Content revision data:

•••

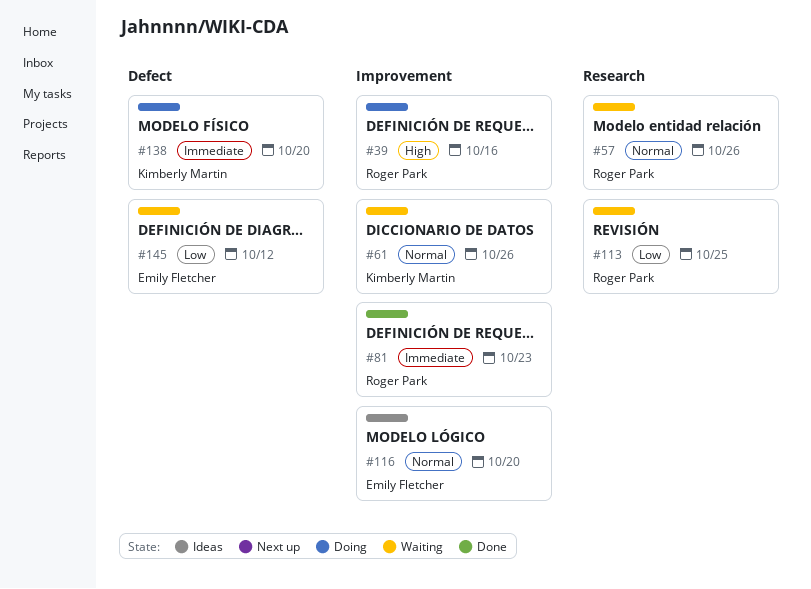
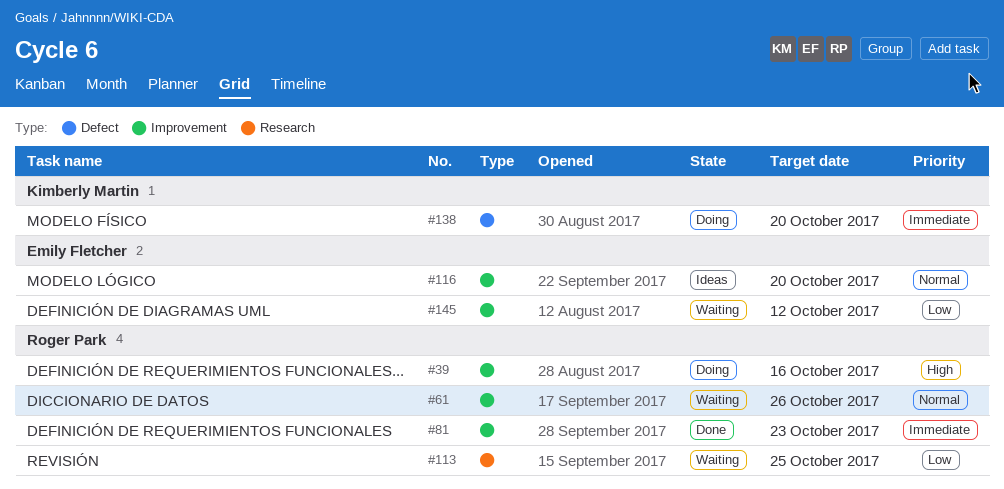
#57: present -> none
#61, owner: Kimberly Martin -> Roger Park
#145, label: Defect -> Improvement

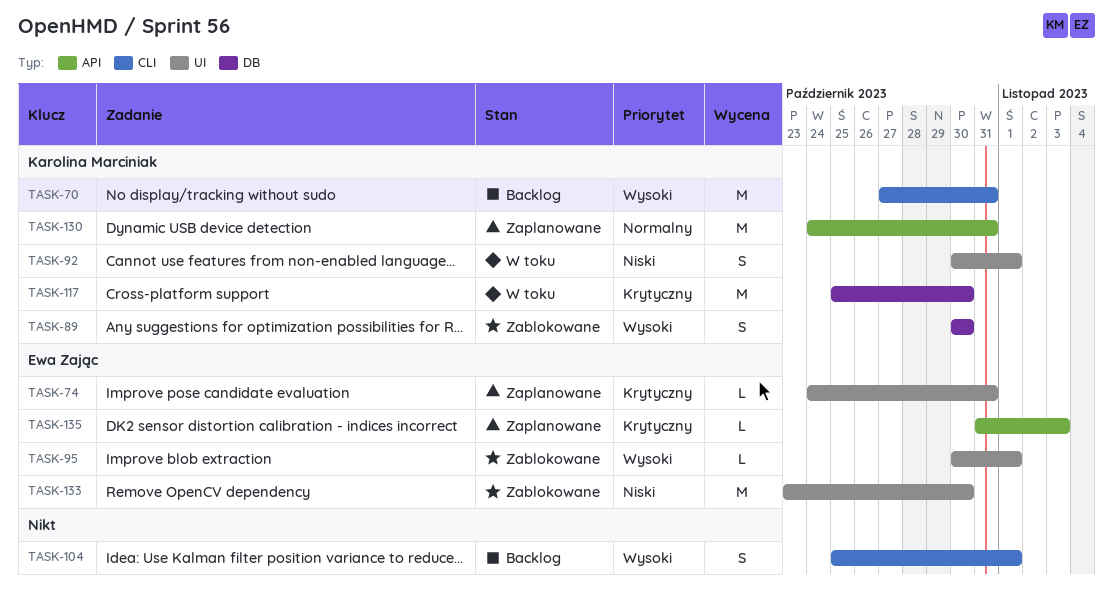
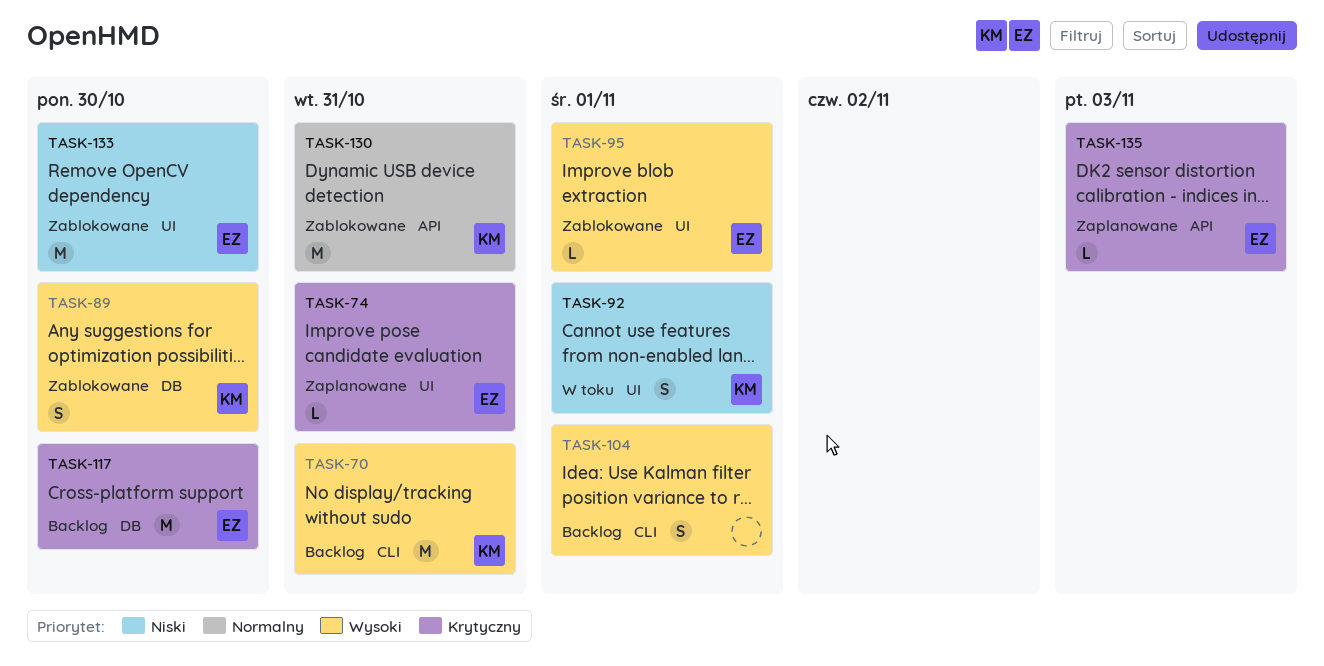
TASK-117, status: W toku -> Backlog
TASK-117, owner: Karolina Marciniak -> Ewa Zając
TASK-130, status: Zaplanowane -> Zablokowane

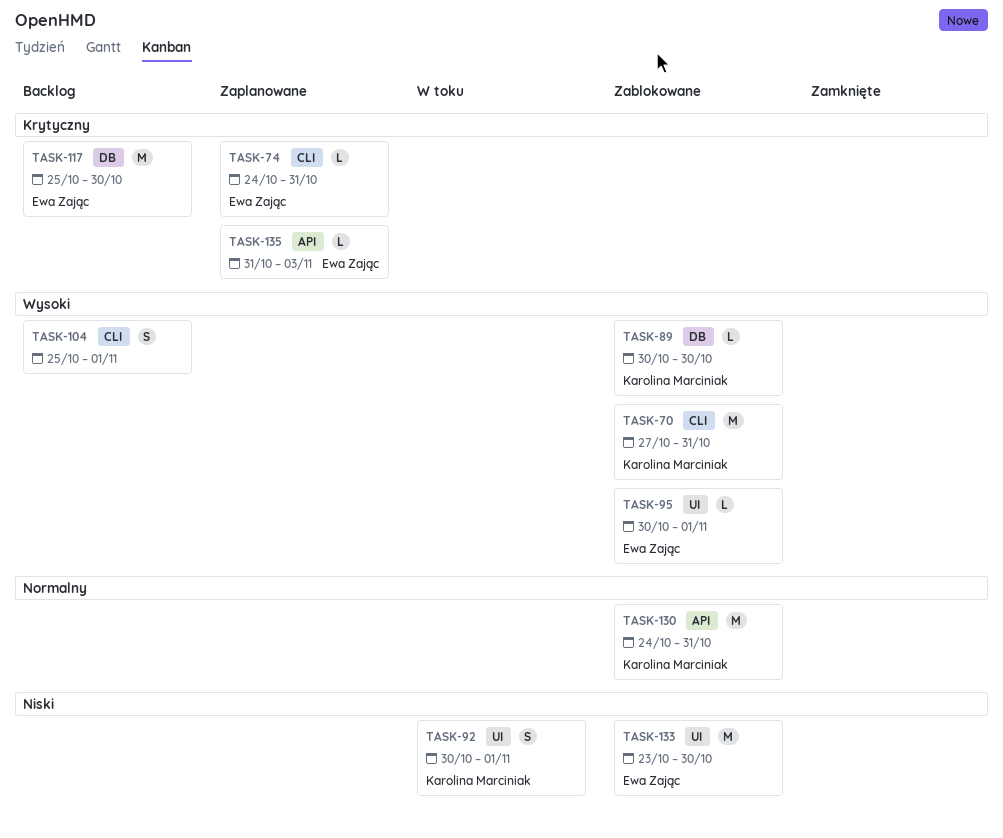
TASK-70, status: Backlog -> Zablokowane
TASK-74, label: UI -> CLI
TASK-89, estimate: S -> L

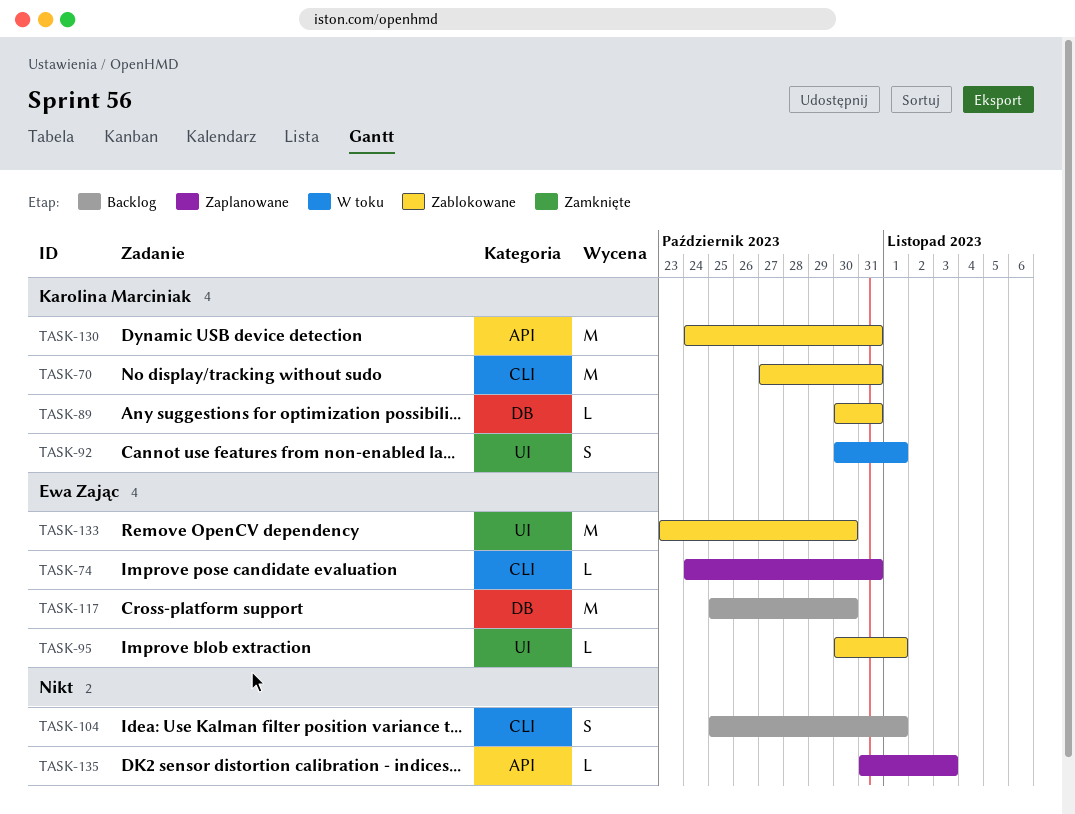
TASK-89, due: Oct 30 -> Oct 31
TASK-135, owner: Ewa Zając -> none

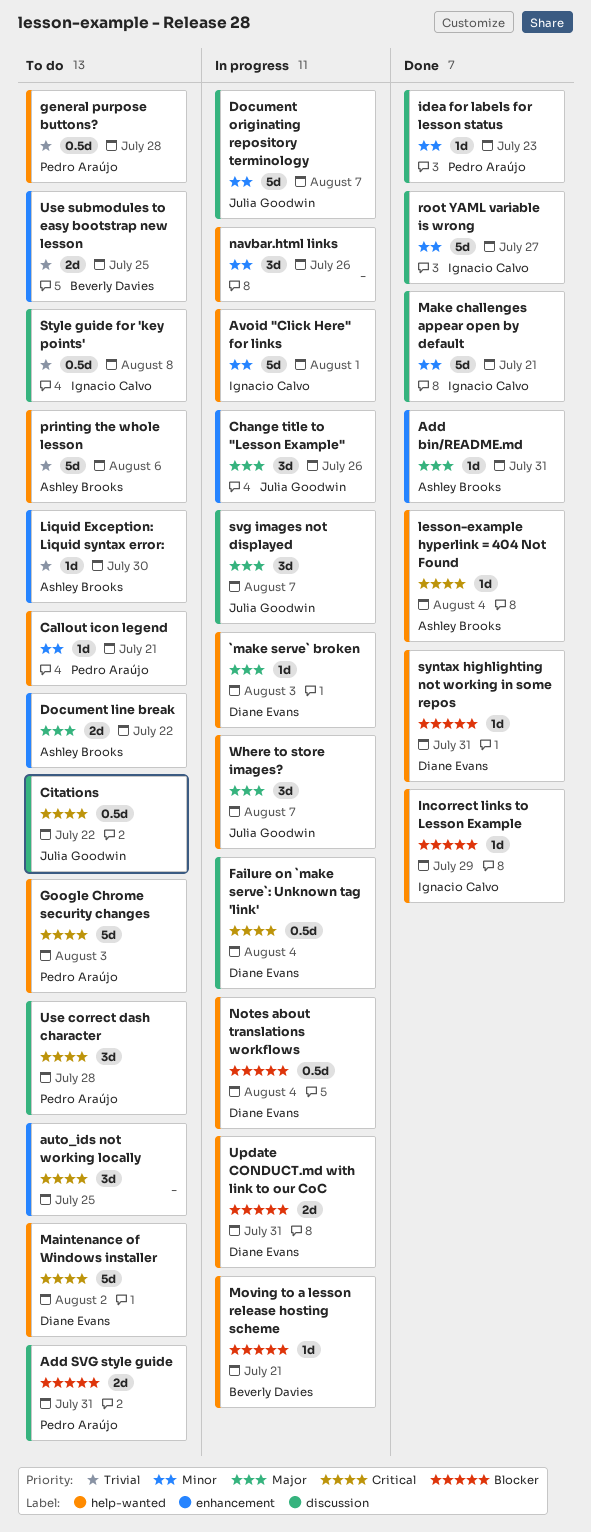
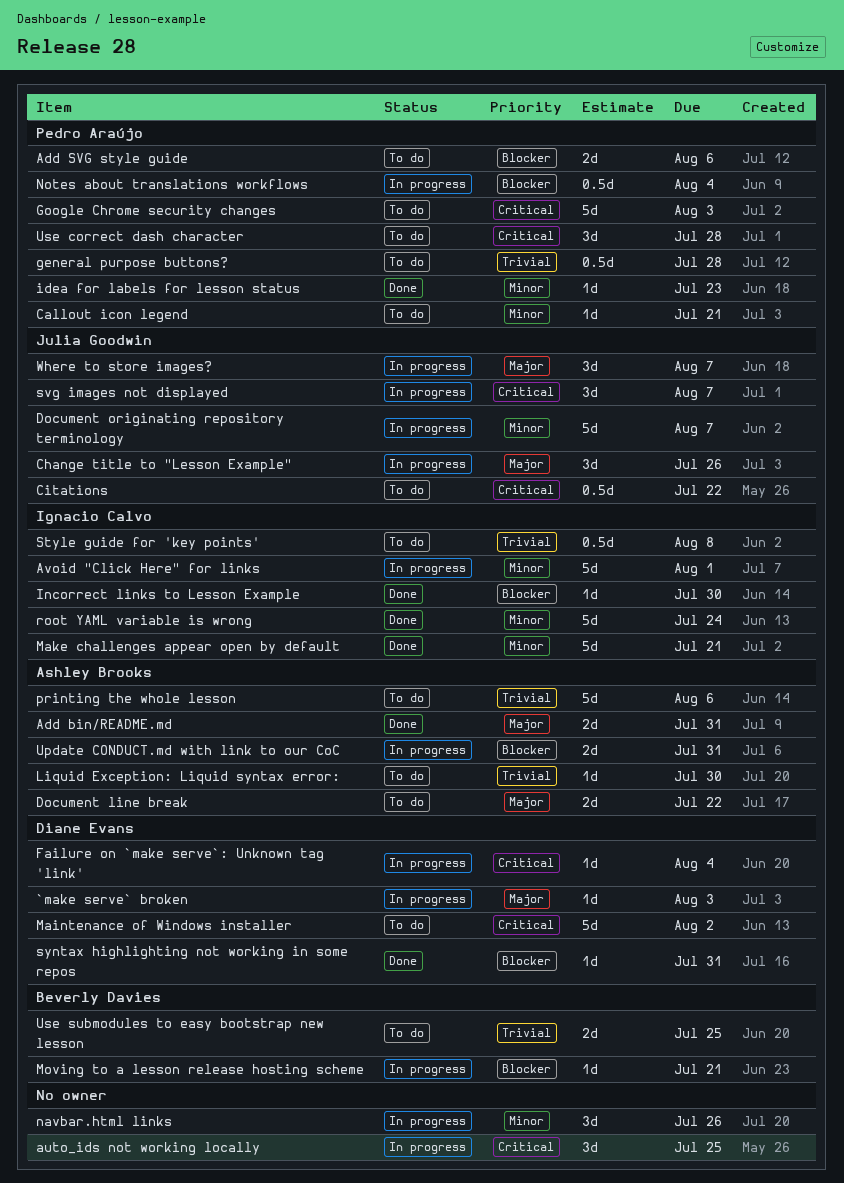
Add bin/README.md, estimate: 1d -> 2d
Add SVG style guide, due: Jul 31 -> Aug 6
auto_ids not working locally, status: To do -> In progress
Failure on `make serve`: Unknown tag 'link', estimate: 0.5d -> 1d
Incorrect links to Lesson Example, due: Jul 29 -> Jul 30
lesson-example hyperlink = 404 Not Found: present -> none
Notes about translations workflows, owner: Diane Evans -> Pedro Araújo
root YAML variable is wrong, due: Jul 27 -> Jul 24
svg images not displayed, priority: Major -> Critical
Update CONDUCT.md with link to our CoC, owner: Diane Evans -> Ashley Brooks

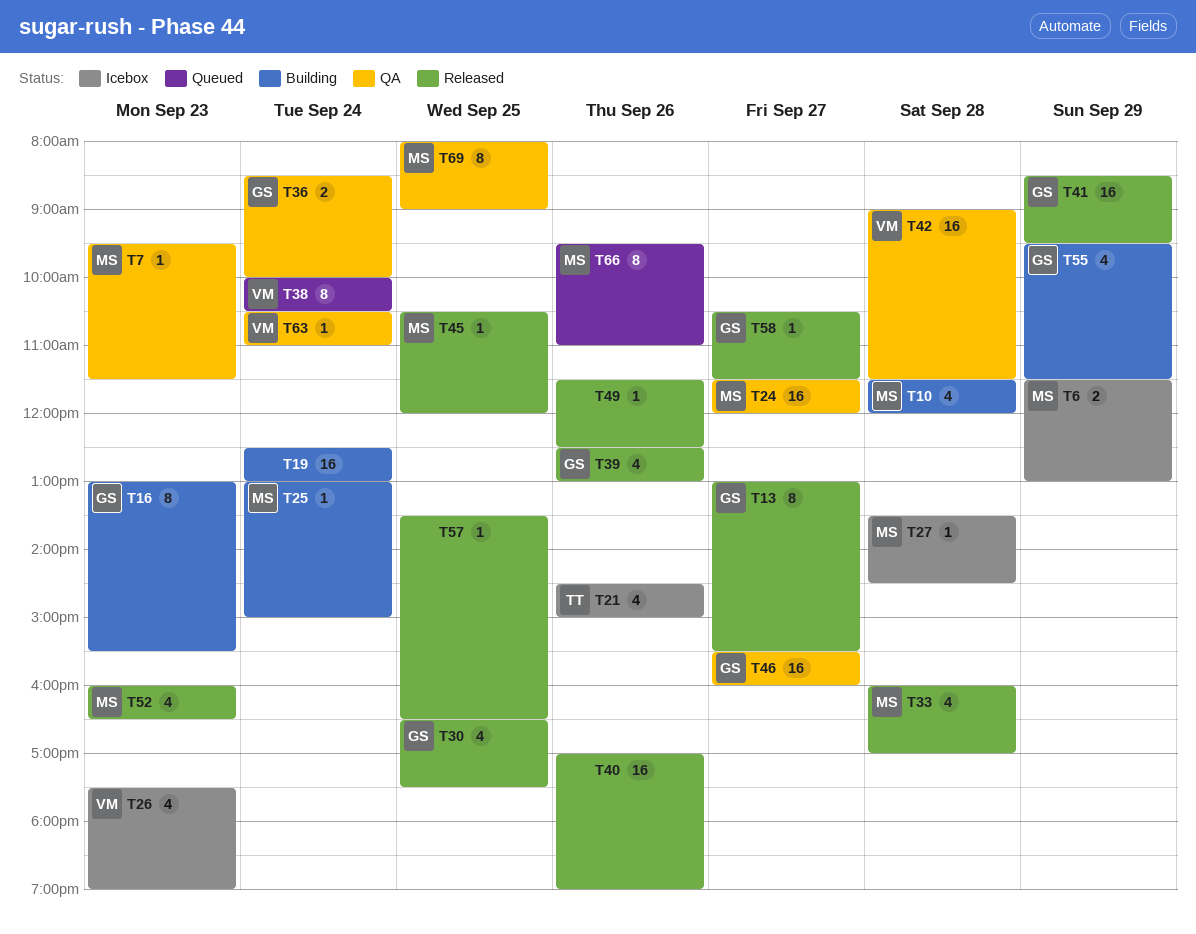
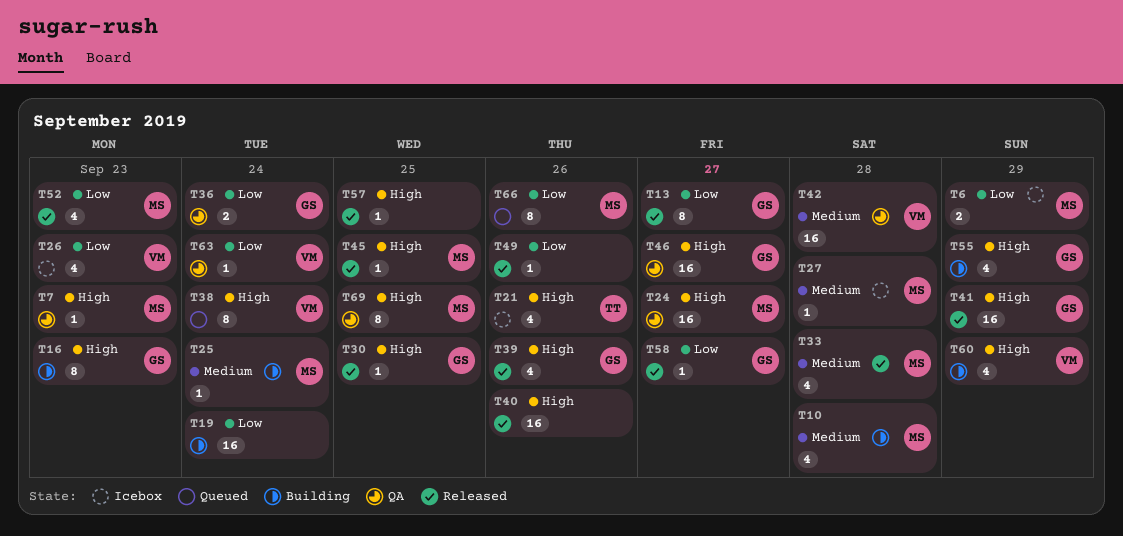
T30, estimate: 4 -> 1
T60: none -> present

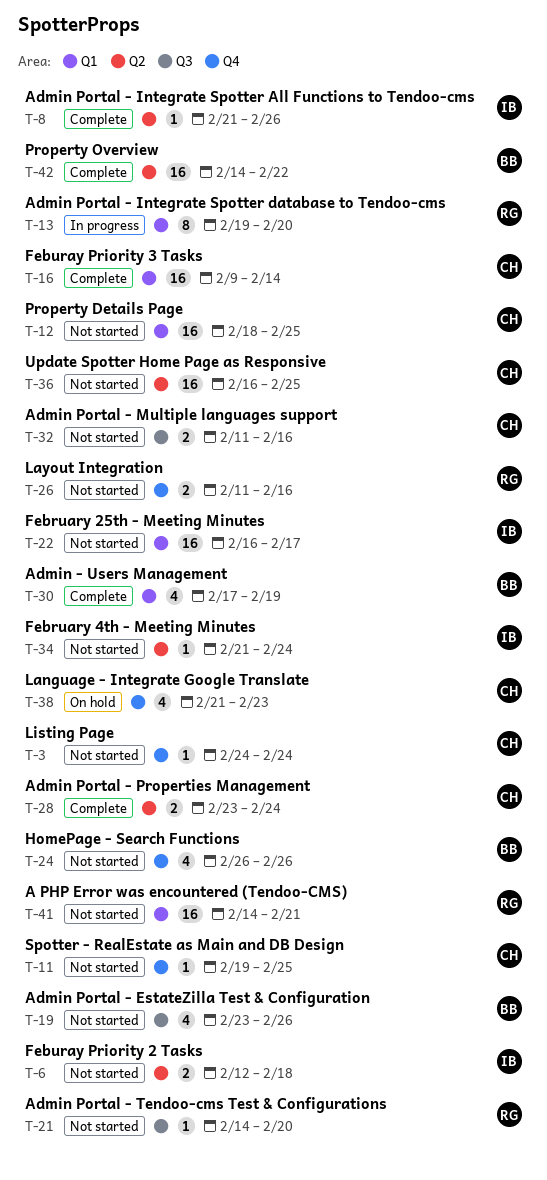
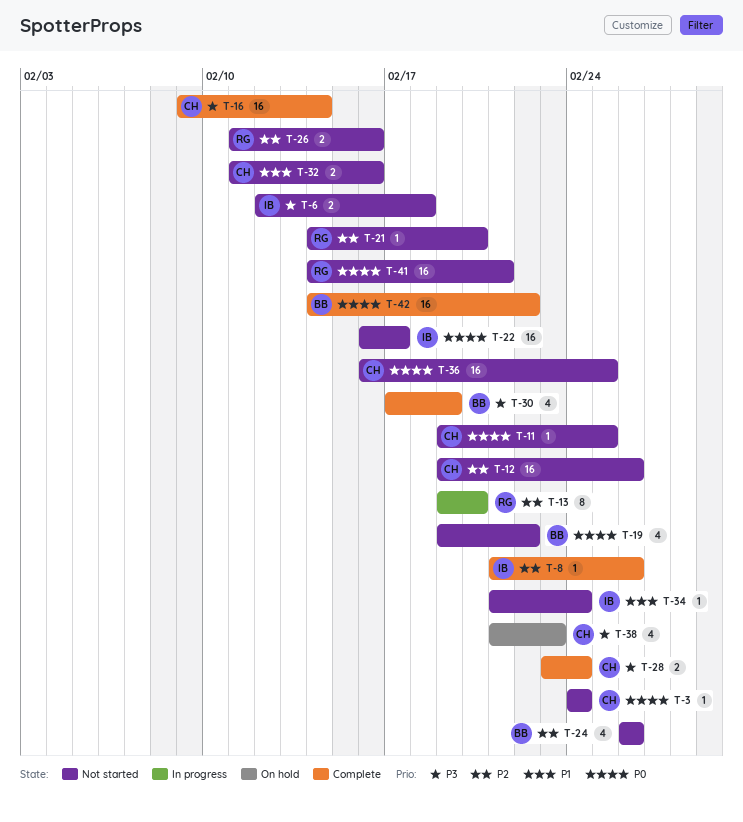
T-12, start: Feb 18 -> Feb 19
T-12, due: Feb 25 -> Feb 26
T-19, start: Feb 23 -> Feb 19
T-19, due: Feb 26 -> Feb 22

•••

**Directions:**
Copy exactly the lines from the one containing "#145, label: Defect -> Improvement" through the final line of the records above, both included, and leave out any pictures.

**Answer below:**
#145, label: Defect -> Improvement

TASK-117, status: W toku -> Backlog
TASK-117, owner: Karolina Marciniak -> Ewa Zając
TASK-130, status: Zaplanowane -> Zablokowane

TASK-70, status: Backlog -> Zablokowane
TASK-74, label: UI -> CLI
TASK-89, estimate: S -> L

TASK-89, due: Oct 30 -> Oct 31
TASK-135, owner: Ewa Zając -> none

Add bin/README.md, estimate: 1d -> 2d
Add SVG style guide, due: Jul 31 -> Aug 6
auto_ids not working locally, status: To do -> In progress
Failure on `make serve`: Unknown tag 'link', estimate: 0.5d -> 1d
Incorrect links to Lesson Example, due: Jul 29 -> Jul 30
lesson-example hyperlink = 404 Not Found: present -> none
Notes about translations workflows, owner: Diane Evans -> Pedro Araújo
root YAML variable is wrong, due: Jul 27 -> Jul 24
svg images not displayed, priority: Major -> Critical
Update CONDUCT.md with link to our CoC, owner: Diane Evans -> Ashley Brooks

T30, estimate: 4 -> 1
T60: none -> present

T-12, start: Feb 18 -> Feb 19
T-12, due: Feb 25 -> Feb 26
T-19, start: Feb 23 -> Feb 19
T-19, due: Feb 26 -> Feb 22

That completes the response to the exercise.